Manilli sobre el incumplimiento de la Ley de financiamiento universitario: “Hemos pedido que la causa pase a la Justicia penal porque es un delito de desobediencia”
La Ley 27.795, sancionada a principios de octubre, aún no entró en vigencia porque el Poder Ejecutivo se mantiene firme en su postura de no hacerlo bajo el argumento de la falta de recursos y un presunto riesgo de desequilibrio fiscal que ello puede ocasionar. Lo cierto es que las voces especializadas en materia de derecho echan por tierra las excusas del presidente Javier Milei a la hora de cumplir con una ley aprobada con insistencia por el Congreso y que tiene que ver con el financiamiento de las universidades.
“Modo Universitario” dialogó con el abogado constitucionalista, docente y quien patrocina la medida cautelar presentada en representación de 59 universidades públicas, Pablo Manilli, quien aseguró que existe “una intención deliberada de dañar a la universidad pública”.
Además, expresó que se dio curso a una intimación al Poder Ejecutivo para que cumpla y que se ha “pedido que la causa pase a la Justicia penal porque hay un delito de desobediencia”.
“Estamos ante un delito de incumplimiento de órdenes judiciales, tipificado en el Código Penal en el artículo 239 con pena de prisión para los funcionarios que no cumplieran órdenes judiciales”, indicó y agregó que “la Cámara de Apelaciones tendrá que resolver acerca de si ese recurso ante la Corte suspende o no el trámite de la ejecución de la medida cautelar”. En tal sentido, el docente universitario de Lomas de Zamora resaltó que “el artículo 258 del Código Procesal establece que una resolución dictada en primera instancia y confirmada en segunda instancia hay que cumplirla, aun cuando se presente un recurso extraordinario”.
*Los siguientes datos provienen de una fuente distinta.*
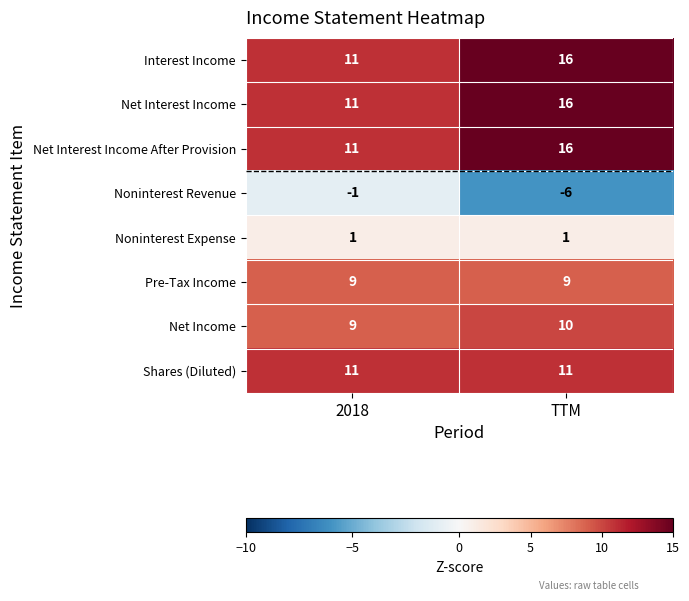

What is the difference between the highest and lowest values at 2018?

12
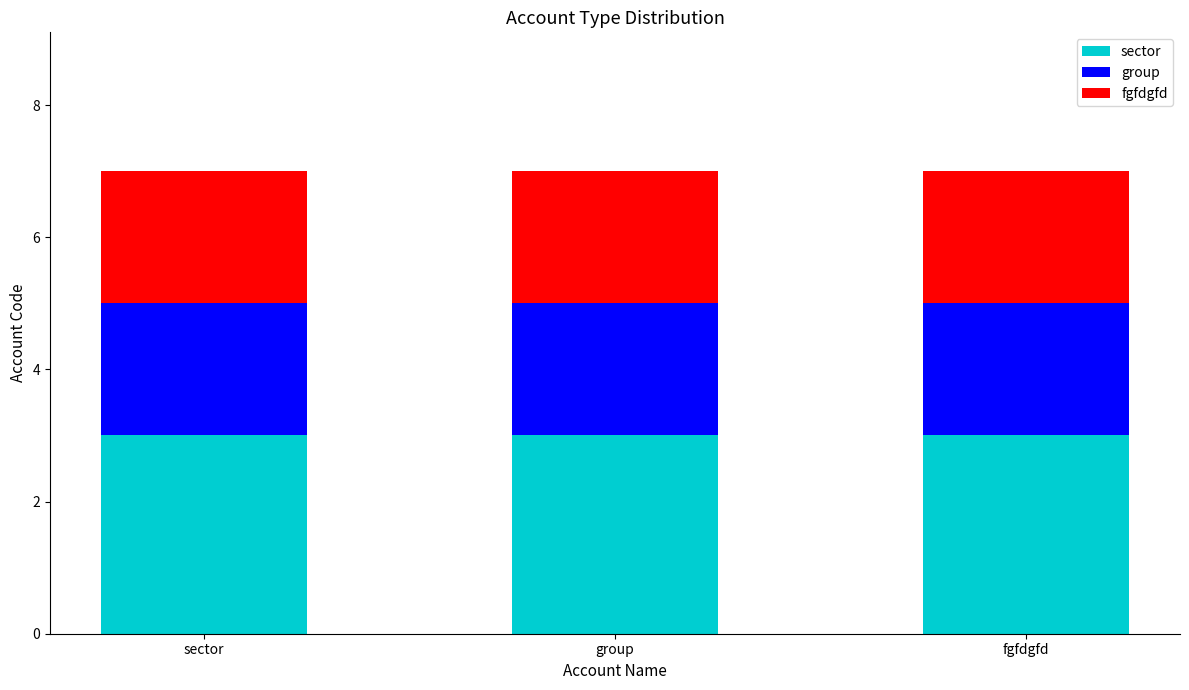

What is the maximum value for sector?

3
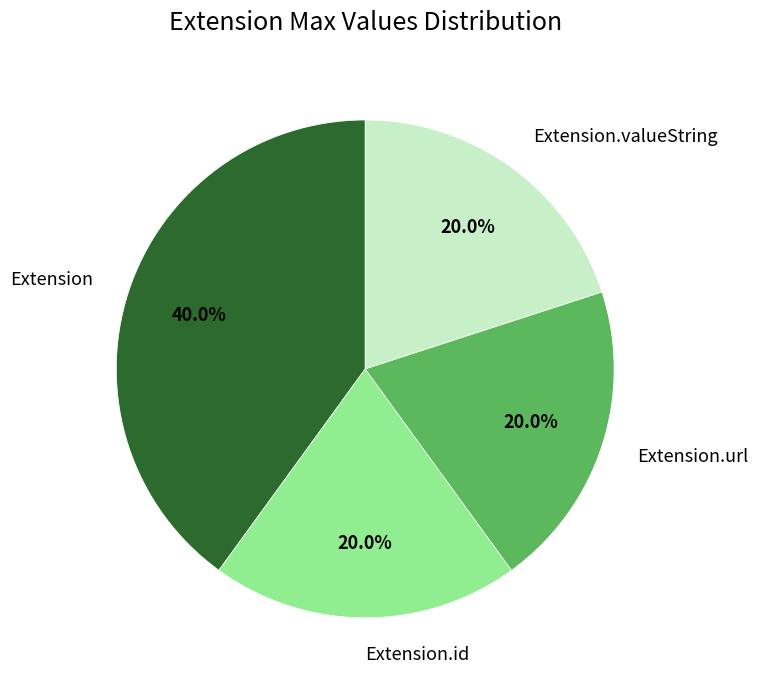

Which slice is the largest?

Extension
Según el letrado, este es “un caso sin precedentes” sostenido por falacias argumentativas de parte del gobierno nacional, sobre todo cuando se excusa en la falta de presupuesto, le exige al Congreso que señale de dónde se tomarán los fondos para el financiamiento educativo superior o refiere a la “falta de auditorías” en las casas de altos estudios.
“Es una mentira directamente hablar de la no existencia de auditorías porque las universidades están auditadas, tiene una auditoría interna y están auditadas por la Auditoría General de la Nación, órgano imparcial, dependiente del Congreso, compuesto por auditores nombrados de acuerdo a las mayorías y minorías de las Cámaras, con lo cual es un órgano intachable”, sostuvo y agregó que desde que comenzó el conflicto, la “AGN duplicó la cantidad de personal que le asigna a la fiscalización de las universidades por lo que están más auditadas que nunca”.
“Lo que recauda el gobierno por impuesto, se actualiza solo porque gravan los bienes y servicios que la gente intercambia, la inflación es el aumento del costo de esos bienes y servicios, lo que implica que, si hubiera una inflación del 300 por ciento, el Estado ya recauda un 300 por ciento más”, remarcó y concluyó: “los impuestos son porcentuales a los valores de los bienes y los servicios, con lo cual la plata está ahí”.
Manilli fue uno de los abogados que impulsó y redactó el amparo presentado por el Consejo Interuniversitario Nacional (CIN) en octubre debido al incumplimiento de la ley. Dos meses después el juez Martín Cormick ordenó que se aplique de forma inmediata; la Sala III de la Cámara en lo Contencioso Administrativo Feral confirmó la cautelar hace dos meses. Este mes la misma sala concedió el recurso extraordinario federal que interpuso el Gobierno, la cautelar quedó suspendida y ahora deberá resolver la Corte Suprema de Justicia de la Nación.